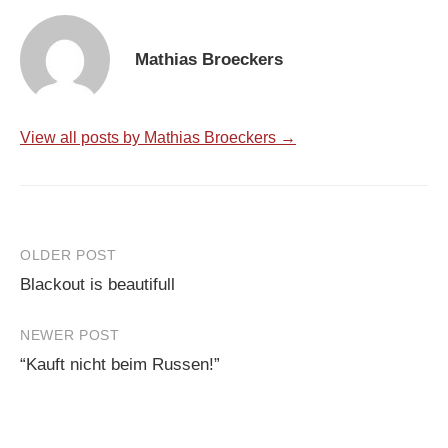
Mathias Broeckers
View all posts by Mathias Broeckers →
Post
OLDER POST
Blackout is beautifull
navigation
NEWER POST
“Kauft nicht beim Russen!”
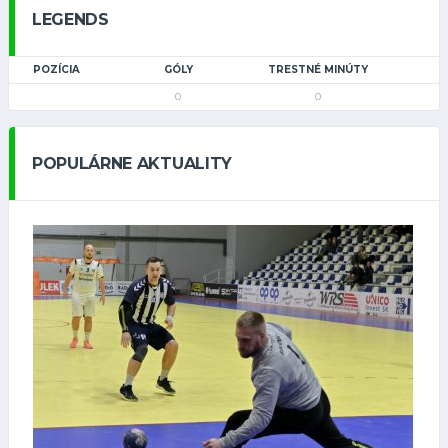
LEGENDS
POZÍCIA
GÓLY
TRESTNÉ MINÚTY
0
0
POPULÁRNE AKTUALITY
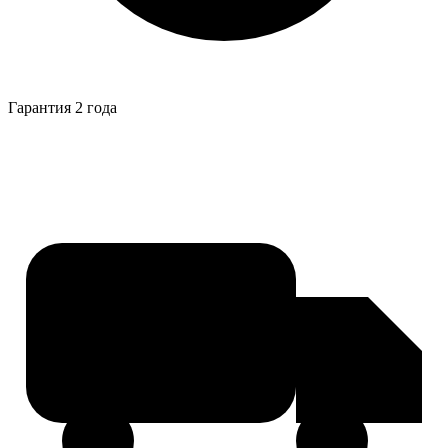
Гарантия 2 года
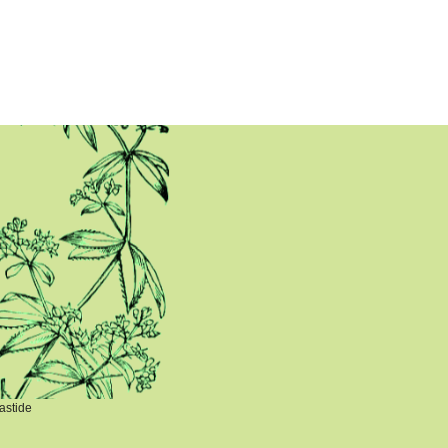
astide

___

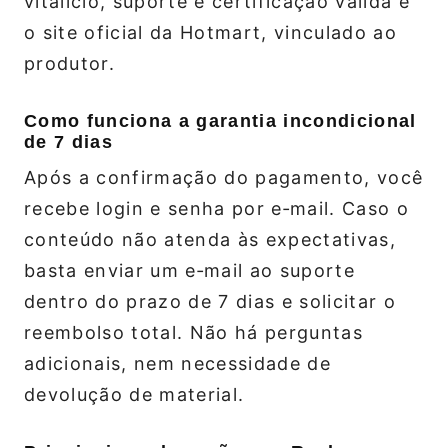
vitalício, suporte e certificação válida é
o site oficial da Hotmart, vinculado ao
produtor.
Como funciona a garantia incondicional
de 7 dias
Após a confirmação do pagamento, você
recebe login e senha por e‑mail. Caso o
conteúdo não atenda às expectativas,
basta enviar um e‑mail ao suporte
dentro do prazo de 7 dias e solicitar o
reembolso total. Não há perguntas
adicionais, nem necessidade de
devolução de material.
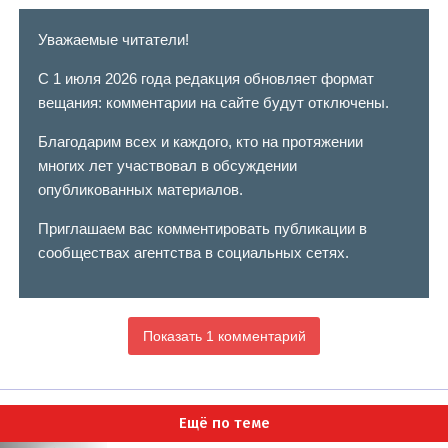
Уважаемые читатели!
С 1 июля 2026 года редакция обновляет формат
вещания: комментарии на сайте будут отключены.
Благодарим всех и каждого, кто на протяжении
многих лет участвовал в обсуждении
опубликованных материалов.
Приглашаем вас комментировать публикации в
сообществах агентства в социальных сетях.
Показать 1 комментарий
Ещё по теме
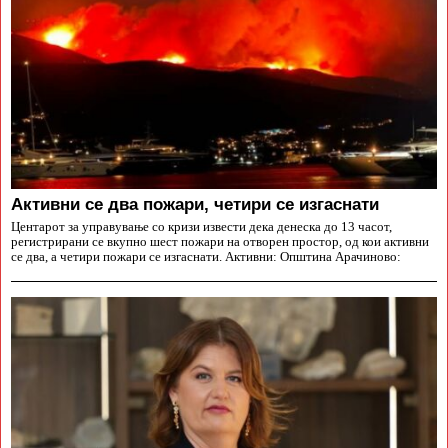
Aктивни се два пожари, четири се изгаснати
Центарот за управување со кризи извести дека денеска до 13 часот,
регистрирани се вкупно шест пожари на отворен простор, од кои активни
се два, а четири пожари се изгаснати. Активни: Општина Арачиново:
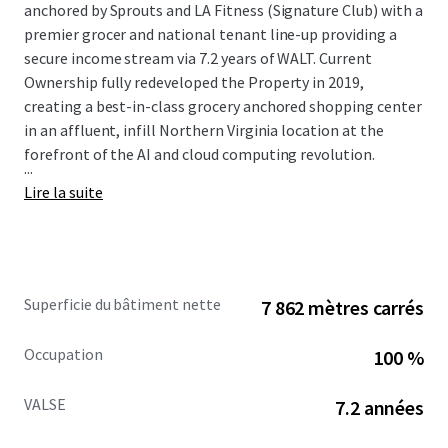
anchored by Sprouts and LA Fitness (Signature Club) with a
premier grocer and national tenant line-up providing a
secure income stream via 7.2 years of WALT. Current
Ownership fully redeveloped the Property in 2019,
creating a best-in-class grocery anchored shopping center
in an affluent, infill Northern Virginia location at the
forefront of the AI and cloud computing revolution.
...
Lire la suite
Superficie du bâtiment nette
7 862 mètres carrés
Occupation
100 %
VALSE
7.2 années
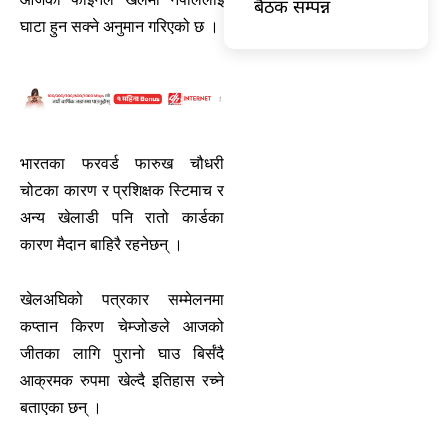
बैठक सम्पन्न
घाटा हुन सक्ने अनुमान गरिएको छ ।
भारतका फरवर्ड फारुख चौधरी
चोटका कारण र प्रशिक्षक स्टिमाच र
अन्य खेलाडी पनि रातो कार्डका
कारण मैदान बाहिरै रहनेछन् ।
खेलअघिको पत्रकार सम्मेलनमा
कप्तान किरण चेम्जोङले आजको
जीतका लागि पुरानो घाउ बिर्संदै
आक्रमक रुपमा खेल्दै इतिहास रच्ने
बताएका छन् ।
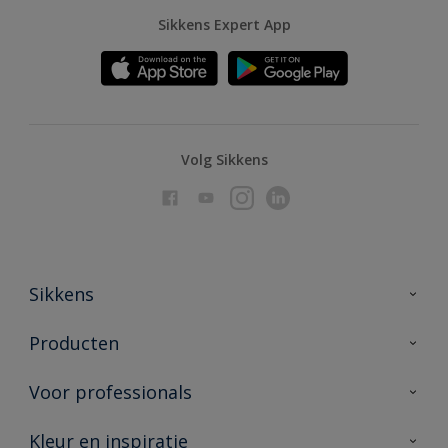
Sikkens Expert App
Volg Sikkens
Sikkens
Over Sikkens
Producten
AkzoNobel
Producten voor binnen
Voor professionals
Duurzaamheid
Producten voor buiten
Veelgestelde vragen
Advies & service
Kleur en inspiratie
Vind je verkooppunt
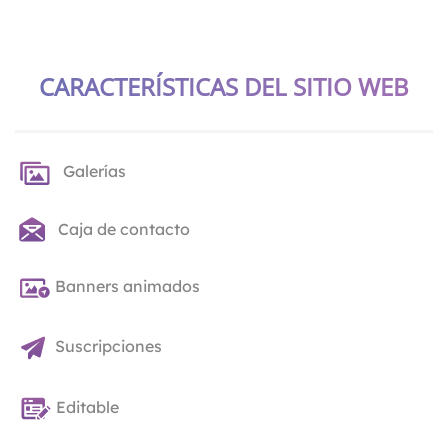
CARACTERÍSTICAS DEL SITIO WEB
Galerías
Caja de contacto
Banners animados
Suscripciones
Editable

___

ACTIVITY =>
After locating the line with "С 1 июля 2026 года редакция обновляет формат" in the material above, return it and each line after it exactly, ending at the line with "сообществах агентства в социальных сетях.".

SOLUTION TO THIS PROBLEM =>
С 1 июля 2026 года редакция обновляет формат
вещания: комментарии на сайте будут отключены.
Благодарим всех и каждого, кто на протяжении
многих лет участвовал в обсуждении
опубликованных материалов.
Приглашаем вас комментировать публикации в
сообществах агентства в социальных сетях.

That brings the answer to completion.